If you’d like to learn more on how the likelihood of a good guy with a gun a stopping a bad gun with a gun is extremely low, I recommend you watch this Daily Show segment titled, “Jordan Klepper: Good Guy with a Gun”

Another unsettling fact about this incident is Dalton did not have a concealed carry license. He also purchased the gun at a gun shop in Plainwell hours before the shootings took place.

Evidently Dalton did not have a criminal history or a history of mental illness prior to the shootings.

So far, Dalton hasn’t presented a motive as to why he did it, but he admitted to it.

I know some people are going to come out and say our mental health system is to blame, like they have in every other mass shooting. While our mental health system does need improvement, it’s not fully responsible for these mass shootings. We do need tougher gun control laws.

This is my opinion, yes. It is also the opinion of many people affected by the Umpqua Community College Shootings in October 2015, the people affected by Sandy Hook Shootings in December 2012, the people affected by the San Bernadino Shootings in December 2015 and many more.

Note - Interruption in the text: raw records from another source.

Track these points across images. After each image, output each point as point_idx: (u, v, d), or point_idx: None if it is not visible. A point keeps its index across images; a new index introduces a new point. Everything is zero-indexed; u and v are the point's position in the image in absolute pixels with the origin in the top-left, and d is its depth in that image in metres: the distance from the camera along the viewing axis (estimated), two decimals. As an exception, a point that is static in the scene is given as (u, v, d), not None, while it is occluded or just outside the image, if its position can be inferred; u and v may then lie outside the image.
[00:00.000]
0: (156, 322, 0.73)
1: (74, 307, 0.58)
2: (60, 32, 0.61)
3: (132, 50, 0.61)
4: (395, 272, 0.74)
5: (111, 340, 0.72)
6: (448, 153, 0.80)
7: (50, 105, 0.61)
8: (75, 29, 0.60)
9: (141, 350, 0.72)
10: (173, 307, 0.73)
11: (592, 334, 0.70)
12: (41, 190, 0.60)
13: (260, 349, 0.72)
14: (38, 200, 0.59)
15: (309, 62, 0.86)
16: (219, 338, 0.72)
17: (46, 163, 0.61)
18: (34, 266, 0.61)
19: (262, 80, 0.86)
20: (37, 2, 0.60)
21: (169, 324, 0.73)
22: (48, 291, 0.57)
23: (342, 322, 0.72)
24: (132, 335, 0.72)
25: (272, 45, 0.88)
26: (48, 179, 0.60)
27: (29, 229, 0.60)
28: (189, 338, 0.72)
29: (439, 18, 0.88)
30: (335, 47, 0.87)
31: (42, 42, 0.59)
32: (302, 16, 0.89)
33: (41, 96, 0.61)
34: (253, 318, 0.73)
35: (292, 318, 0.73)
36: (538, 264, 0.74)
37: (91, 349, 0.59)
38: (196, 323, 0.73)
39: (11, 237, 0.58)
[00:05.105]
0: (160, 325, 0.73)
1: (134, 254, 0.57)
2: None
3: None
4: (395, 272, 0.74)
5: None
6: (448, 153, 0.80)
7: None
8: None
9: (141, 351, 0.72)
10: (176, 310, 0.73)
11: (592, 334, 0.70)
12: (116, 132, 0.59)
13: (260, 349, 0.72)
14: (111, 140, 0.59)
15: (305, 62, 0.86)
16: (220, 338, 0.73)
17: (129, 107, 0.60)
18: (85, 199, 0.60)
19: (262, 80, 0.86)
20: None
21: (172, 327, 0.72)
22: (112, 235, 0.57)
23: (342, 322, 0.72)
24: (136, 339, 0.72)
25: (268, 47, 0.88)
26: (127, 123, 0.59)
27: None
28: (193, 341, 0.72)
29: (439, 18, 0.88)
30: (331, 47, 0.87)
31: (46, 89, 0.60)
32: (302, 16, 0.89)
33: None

How many more lives are going to be cut short by gun violence before something constructive is done to enforce tougher laws, expand background checks and improve our mental health system?

Guns should be regulated in the same manner that cars are. We just don’t let anyone (i.e. people who consistently drive dangerously and recklessly and/or intoxicated) possess a license and drive a car. Guns kill people and cars can too.

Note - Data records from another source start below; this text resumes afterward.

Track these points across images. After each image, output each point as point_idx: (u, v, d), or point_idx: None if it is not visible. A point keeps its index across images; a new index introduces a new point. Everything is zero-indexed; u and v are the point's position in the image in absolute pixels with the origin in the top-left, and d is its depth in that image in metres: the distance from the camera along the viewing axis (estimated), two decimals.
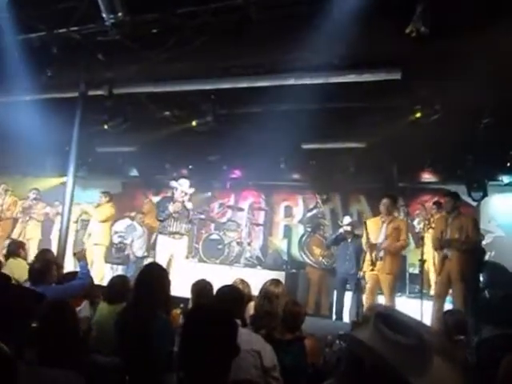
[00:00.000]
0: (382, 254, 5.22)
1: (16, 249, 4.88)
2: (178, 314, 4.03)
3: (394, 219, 5.51)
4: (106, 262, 7.87)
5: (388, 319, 1.12)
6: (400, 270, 5.73)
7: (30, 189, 8.15)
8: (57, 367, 1.74)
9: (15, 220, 8.09)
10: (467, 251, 5.04)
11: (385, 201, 5.39)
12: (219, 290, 2.91)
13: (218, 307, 1.72)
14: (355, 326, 2.92)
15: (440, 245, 5.08)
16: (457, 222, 5.09)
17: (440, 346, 1.12)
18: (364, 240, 5.51)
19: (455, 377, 1.19)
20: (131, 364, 1.96)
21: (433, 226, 5.94)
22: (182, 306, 4.08)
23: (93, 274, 4.41)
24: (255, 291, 3.75)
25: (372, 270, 5.21)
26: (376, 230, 5.38)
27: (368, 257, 5.32)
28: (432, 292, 6.26)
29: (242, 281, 3.90)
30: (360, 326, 1.24)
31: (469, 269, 5.07)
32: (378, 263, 5.20)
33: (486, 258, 6.96)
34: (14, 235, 7.85)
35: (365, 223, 5.70)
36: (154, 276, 2.81)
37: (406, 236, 5.51)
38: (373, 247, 5.24)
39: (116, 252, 8.47)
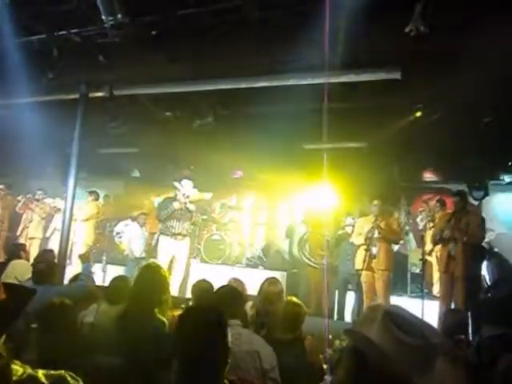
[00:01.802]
0: (375, 251, 5.22)
1: (17, 251, 4.93)
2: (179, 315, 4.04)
3: (387, 218, 5.52)
4: (106, 262, 7.87)
5: (397, 319, 1.13)
6: (395, 267, 5.74)
7: (37, 189, 8.17)
8: (55, 367, 1.74)
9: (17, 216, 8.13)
10: (470, 247, 5.03)
11: (375, 202, 5.48)
12: (218, 291, 2.92)
13: (209, 308, 1.73)
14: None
15: (441, 238, 5.04)
16: (464, 219, 5.08)
17: (444, 348, 1.13)
18: (354, 235, 5.56)
19: (456, 378, 1.19)
20: (129, 364, 1.98)
21: (436, 222, 5.95)
22: (183, 306, 4.09)
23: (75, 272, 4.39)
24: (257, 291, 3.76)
25: (367, 267, 5.21)
26: (367, 227, 5.39)
27: (360, 253, 5.33)
28: (434, 291, 6.25)
29: (236, 280, 3.91)
30: (364, 324, 1.24)
31: (472, 267, 5.04)
32: (373, 261, 5.21)
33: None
34: (18, 232, 7.89)
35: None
36: (152, 276, 2.81)
37: (401, 232, 5.52)
38: (366, 240, 5.25)
39: (118, 253, 8.50)
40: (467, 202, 5.41)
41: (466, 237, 4.95)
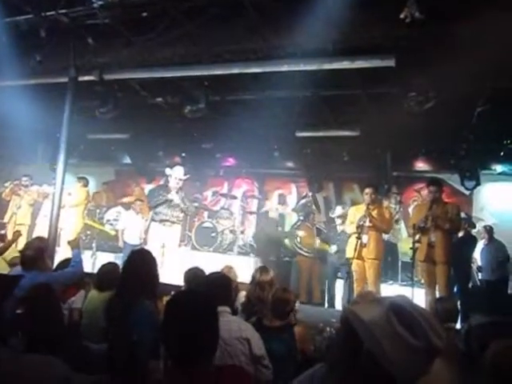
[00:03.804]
0: (365, 239, 5.23)
1: None
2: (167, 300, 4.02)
3: (379, 206, 5.51)
4: (97, 249, 7.81)
5: (401, 313, 1.09)
6: (386, 256, 5.75)
7: (23, 175, 7.98)
8: (41, 353, 1.71)
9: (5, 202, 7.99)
10: (450, 234, 5.10)
11: (367, 190, 5.42)
12: (208, 277, 2.90)
13: (197, 292, 1.70)
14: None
15: (424, 226, 5.04)
16: (442, 208, 5.11)
17: (444, 349, 1.10)
18: (347, 224, 5.56)
19: (447, 369, 1.16)
20: (116, 351, 1.95)
21: (414, 212, 5.96)
22: (172, 293, 4.06)
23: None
24: (248, 279, 3.75)
25: (358, 255, 5.21)
26: (360, 215, 5.38)
27: (352, 241, 5.33)
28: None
29: (230, 268, 3.90)
30: (360, 308, 1.20)
31: (452, 252, 5.08)
32: (364, 250, 5.21)
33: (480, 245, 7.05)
34: (5, 219, 7.75)
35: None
36: (139, 262, 2.78)
37: (392, 222, 5.48)
38: (357, 229, 5.25)
39: (108, 240, 8.43)
40: (443, 190, 5.39)
41: (448, 224, 4.97)
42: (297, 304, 3.18)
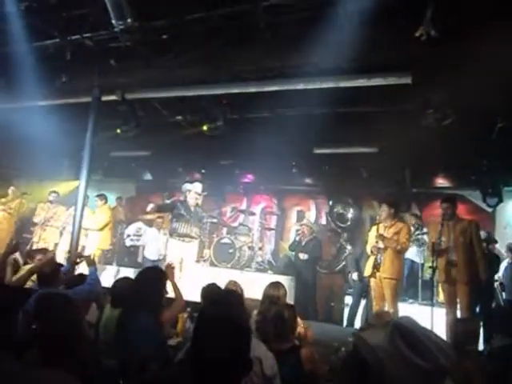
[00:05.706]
0: (380, 259, 5.16)
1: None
2: (184, 318, 4.04)
3: (396, 224, 5.41)
4: (117, 264, 7.92)
5: (407, 335, 1.08)
6: (408, 275, 5.59)
7: (49, 191, 8.06)
8: (55, 368, 1.74)
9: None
10: (471, 252, 4.90)
11: (384, 207, 5.39)
12: (222, 295, 2.89)
13: (236, 313, 1.58)
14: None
15: (439, 244, 4.91)
16: (459, 227, 4.97)
17: (454, 369, 1.08)
18: (367, 244, 5.49)
19: None
20: (125, 366, 1.97)
21: (429, 232, 5.83)
22: (188, 309, 4.08)
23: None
24: None
25: (374, 274, 5.15)
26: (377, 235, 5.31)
27: (369, 261, 5.27)
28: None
29: (235, 283, 3.90)
30: (370, 331, 1.20)
31: (474, 272, 4.90)
32: (380, 269, 5.13)
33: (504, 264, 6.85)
34: (34, 238, 7.85)
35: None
36: (147, 279, 2.81)
37: (408, 239, 5.36)
38: (373, 247, 5.21)
39: (128, 255, 8.53)
40: (457, 207, 5.22)
41: (465, 243, 4.82)
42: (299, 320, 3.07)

Except a car’s purpose is transportation, not to kill. Guns were designed to kill.It should take the same amount of time to obtain a gun as it does to obtain a driver’s license. It takes more than six months to obtain a driver’s license, but it takes less time to purchase and own a gun. I see a problem with this.This opinion piece from 2012, Regulate Guns Like Cars by C. Robert Gibson makes a solid point:

“Like any driver, before even getting my driver’s license, I had to take a written test to get a learner’s permit. This meant I could drive a car, but only with a licensed driver in the car with me. Then after 6 months of waiting, I could take an actual driver’s test with a police officer in my passenger seat, and only become a licensed driver if I drove, parallel parked, and did a turnabout absolutely flawlessly. And if I ever moved to a new state, I would have to get a new driver’s license within 30 days of relocating, keep my license and registration up to date, get yearly inspections, and have liability insurance for my car. The same should be done with guns.”

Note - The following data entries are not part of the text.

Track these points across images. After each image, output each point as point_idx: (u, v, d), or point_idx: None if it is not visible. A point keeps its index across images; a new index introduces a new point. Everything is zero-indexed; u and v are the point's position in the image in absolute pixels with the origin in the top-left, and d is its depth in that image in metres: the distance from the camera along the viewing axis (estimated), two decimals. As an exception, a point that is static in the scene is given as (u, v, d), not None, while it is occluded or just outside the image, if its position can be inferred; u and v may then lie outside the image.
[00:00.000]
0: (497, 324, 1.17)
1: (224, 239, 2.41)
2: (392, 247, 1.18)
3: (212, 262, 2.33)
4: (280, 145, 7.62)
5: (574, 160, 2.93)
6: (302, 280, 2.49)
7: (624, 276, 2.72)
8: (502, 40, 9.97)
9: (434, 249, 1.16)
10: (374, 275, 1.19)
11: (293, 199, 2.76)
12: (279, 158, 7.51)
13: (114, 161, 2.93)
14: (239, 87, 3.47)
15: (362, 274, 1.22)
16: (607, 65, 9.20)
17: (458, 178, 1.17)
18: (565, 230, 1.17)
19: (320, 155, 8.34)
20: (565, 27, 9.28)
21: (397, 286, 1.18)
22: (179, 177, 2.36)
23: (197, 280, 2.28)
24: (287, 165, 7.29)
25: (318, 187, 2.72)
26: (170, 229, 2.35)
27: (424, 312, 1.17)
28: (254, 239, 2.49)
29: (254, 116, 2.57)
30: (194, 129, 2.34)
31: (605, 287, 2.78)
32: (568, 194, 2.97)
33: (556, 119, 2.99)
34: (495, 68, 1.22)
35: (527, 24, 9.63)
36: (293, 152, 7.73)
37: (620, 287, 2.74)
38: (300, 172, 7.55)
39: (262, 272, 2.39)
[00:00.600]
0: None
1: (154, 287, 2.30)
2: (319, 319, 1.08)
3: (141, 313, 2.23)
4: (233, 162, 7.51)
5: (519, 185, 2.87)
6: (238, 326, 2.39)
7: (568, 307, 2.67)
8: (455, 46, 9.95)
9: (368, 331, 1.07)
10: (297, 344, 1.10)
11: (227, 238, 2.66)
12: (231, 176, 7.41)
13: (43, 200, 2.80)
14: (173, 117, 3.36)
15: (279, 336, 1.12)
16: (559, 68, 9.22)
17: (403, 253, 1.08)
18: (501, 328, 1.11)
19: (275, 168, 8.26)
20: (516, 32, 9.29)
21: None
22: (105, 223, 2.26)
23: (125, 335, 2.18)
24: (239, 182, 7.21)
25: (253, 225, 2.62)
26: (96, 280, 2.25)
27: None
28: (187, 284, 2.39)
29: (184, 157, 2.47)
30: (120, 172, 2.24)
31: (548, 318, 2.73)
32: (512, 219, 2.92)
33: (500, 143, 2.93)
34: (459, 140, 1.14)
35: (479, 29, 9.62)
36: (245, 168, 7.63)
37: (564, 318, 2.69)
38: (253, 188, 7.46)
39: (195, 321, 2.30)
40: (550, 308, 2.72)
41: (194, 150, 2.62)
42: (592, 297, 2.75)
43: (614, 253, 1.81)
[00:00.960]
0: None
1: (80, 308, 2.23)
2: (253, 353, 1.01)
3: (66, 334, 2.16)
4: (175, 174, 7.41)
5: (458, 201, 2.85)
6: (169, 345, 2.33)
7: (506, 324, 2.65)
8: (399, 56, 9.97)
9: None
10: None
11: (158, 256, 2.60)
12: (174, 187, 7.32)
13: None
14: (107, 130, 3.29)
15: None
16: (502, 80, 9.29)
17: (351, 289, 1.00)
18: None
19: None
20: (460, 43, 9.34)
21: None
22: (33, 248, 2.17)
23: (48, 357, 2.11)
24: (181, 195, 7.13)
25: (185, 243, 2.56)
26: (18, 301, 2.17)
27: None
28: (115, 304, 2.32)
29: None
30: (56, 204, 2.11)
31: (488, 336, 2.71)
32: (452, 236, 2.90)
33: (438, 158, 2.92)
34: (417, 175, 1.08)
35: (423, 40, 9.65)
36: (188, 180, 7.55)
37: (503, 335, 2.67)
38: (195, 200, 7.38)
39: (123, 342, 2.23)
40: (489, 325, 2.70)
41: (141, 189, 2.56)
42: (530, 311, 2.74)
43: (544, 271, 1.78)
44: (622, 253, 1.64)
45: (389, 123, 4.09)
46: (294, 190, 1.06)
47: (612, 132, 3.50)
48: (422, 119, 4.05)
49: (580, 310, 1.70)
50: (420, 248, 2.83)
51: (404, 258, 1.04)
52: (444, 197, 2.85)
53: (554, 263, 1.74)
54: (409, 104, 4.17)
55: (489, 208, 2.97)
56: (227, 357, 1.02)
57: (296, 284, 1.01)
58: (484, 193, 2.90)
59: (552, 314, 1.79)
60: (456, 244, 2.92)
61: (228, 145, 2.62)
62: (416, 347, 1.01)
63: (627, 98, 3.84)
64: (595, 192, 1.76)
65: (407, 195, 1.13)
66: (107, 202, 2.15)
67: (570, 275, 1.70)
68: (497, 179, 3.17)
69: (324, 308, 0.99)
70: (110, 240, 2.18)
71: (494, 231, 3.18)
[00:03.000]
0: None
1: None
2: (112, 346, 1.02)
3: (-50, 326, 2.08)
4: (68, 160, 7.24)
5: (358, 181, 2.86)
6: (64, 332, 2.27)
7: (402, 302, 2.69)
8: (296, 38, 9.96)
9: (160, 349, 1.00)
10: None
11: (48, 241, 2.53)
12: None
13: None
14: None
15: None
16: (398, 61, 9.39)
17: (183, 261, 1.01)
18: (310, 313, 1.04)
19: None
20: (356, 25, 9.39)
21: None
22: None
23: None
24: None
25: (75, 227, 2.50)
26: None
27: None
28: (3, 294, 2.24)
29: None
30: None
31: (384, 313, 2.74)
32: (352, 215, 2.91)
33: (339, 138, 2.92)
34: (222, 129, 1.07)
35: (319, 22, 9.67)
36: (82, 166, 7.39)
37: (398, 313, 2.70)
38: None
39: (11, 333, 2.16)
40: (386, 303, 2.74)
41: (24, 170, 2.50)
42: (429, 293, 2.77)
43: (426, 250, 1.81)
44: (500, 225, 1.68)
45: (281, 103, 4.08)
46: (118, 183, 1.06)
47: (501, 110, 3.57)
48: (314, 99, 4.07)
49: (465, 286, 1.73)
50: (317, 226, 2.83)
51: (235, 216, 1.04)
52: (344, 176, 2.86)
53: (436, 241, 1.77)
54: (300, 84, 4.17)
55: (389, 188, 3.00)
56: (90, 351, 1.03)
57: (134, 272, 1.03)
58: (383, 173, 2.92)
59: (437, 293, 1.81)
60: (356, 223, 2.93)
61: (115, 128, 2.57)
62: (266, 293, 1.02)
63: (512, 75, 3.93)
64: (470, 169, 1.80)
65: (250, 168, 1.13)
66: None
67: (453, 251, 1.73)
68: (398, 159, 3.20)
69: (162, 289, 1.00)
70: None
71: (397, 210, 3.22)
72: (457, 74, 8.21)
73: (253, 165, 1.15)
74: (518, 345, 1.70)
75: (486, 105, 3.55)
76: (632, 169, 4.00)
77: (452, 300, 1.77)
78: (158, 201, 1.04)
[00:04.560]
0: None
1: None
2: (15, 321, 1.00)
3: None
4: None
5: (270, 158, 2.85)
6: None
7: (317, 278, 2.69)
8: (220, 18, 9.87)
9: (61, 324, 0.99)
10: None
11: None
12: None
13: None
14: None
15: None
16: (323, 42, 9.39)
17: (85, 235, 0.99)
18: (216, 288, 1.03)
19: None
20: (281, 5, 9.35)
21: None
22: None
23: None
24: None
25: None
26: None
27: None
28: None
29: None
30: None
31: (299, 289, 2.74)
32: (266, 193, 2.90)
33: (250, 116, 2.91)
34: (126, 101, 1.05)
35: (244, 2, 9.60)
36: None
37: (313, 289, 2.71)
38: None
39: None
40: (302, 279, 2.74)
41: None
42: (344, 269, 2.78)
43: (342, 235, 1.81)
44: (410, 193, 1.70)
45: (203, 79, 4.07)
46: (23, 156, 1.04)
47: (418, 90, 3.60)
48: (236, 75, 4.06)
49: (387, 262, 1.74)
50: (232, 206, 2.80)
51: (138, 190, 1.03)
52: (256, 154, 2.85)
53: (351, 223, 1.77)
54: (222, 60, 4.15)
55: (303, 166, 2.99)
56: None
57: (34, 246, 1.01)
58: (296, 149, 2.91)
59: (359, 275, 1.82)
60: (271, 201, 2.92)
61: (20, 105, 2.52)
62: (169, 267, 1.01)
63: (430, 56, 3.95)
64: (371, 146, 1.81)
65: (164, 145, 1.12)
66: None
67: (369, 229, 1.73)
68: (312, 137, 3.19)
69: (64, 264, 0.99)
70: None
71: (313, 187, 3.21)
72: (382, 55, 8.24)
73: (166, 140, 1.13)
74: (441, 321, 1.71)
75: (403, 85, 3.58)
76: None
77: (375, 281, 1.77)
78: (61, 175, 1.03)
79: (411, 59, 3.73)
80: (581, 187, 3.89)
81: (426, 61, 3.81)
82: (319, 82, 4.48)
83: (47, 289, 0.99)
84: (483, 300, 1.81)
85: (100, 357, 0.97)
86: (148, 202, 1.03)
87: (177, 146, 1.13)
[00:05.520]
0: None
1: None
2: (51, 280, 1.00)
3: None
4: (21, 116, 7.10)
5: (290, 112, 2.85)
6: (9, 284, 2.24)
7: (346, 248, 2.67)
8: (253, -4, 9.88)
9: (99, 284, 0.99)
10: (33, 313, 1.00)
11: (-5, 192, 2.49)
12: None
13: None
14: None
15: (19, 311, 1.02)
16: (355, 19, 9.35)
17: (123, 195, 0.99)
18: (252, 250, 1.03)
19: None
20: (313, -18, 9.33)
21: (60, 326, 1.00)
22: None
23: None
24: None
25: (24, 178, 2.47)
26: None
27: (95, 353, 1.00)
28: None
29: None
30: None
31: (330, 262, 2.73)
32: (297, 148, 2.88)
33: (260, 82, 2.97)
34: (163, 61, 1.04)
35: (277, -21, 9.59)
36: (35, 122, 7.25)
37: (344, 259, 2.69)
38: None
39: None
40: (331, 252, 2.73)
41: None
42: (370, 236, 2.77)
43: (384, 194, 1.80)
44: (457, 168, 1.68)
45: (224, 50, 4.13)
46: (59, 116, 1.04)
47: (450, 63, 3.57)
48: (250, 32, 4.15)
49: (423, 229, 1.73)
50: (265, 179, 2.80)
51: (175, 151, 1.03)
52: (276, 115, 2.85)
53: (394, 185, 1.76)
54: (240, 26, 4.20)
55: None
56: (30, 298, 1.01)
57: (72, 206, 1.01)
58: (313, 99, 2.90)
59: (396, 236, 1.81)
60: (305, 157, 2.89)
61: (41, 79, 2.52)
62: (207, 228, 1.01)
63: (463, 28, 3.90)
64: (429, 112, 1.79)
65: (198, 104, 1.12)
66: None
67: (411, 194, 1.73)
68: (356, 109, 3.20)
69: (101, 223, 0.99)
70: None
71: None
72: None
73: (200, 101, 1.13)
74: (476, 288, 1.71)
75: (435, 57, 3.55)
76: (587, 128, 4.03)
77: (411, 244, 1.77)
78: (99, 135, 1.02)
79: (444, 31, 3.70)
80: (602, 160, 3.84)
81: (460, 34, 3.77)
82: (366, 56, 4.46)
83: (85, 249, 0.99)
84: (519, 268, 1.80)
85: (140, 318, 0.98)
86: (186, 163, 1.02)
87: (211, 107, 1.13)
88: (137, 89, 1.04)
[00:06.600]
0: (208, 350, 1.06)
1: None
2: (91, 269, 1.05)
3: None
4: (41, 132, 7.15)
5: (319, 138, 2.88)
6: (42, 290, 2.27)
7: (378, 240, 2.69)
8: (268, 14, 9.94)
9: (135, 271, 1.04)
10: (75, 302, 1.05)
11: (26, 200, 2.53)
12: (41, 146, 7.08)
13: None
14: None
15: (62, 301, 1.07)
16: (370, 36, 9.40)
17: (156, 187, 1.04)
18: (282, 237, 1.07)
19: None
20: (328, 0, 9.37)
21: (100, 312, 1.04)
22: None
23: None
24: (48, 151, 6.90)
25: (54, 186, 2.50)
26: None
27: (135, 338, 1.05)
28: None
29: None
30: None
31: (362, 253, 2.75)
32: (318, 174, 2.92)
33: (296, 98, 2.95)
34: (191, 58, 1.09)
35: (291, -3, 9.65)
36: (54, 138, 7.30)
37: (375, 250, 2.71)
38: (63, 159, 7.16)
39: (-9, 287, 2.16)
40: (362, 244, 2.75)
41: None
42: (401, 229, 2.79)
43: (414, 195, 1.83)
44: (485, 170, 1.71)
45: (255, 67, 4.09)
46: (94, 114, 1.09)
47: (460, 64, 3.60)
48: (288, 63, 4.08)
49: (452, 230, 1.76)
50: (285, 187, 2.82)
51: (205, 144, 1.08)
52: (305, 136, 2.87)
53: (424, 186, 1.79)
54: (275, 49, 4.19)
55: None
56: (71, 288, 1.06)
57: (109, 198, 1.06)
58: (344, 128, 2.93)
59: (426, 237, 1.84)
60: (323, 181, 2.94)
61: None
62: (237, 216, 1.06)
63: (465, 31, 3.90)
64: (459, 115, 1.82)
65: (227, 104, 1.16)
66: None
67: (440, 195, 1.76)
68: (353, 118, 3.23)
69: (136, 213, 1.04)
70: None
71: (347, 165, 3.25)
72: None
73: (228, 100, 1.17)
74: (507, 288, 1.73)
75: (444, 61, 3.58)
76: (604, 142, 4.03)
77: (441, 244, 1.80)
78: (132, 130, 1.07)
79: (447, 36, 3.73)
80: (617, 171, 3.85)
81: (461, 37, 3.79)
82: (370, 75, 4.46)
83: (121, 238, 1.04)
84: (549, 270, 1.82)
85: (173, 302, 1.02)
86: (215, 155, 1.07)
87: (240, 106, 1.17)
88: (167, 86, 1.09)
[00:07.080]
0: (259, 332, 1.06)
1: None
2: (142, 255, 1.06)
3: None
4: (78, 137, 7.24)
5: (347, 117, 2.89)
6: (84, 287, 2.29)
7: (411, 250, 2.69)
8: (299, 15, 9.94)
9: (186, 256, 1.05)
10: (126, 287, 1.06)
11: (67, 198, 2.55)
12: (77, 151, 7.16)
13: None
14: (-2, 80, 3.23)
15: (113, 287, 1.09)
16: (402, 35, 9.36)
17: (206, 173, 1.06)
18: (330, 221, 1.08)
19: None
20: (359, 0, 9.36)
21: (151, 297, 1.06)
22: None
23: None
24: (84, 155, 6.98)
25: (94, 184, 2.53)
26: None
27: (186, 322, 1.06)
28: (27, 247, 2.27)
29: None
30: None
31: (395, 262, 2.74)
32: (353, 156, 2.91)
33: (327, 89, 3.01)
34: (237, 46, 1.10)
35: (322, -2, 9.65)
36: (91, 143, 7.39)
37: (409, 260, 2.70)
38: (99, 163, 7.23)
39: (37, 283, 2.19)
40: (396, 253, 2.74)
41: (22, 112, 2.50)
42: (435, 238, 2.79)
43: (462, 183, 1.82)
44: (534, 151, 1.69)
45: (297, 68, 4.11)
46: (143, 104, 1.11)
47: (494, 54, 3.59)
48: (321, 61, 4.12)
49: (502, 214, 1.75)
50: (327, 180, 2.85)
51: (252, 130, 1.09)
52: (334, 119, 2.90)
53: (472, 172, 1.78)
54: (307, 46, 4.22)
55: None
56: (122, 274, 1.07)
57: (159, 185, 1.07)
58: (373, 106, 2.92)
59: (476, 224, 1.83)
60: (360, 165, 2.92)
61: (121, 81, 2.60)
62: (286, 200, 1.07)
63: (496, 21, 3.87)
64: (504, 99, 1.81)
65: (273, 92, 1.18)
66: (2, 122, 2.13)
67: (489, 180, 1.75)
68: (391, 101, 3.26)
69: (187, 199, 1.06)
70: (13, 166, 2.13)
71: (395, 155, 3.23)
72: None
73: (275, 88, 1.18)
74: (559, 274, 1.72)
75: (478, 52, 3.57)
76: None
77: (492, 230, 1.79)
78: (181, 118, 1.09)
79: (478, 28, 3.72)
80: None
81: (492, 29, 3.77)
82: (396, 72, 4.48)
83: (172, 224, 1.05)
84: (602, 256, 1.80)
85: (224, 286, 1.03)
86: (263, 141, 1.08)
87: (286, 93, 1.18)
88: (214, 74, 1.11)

Yes, it should be. In my view, Gibson was absolutely correct in 2012 and he is even more correct in 2016.

It makes me ill that some people believe it’s more important for people to have too easy of access to guns over protecting human lives.

How is it logical that a weapon designed to kill is more important than a human life? It isn’t. At least not to me. I’m referring to people who believe that having loose gun laws are more important than protecting more innocent people dying from gun violence.

Kalamazoo has been rattled by this tragedy, but it has not been broken. We are not broken. We are Kalamazoo Strong. We love you, Kalamazoo. I love you, Kalamazoo.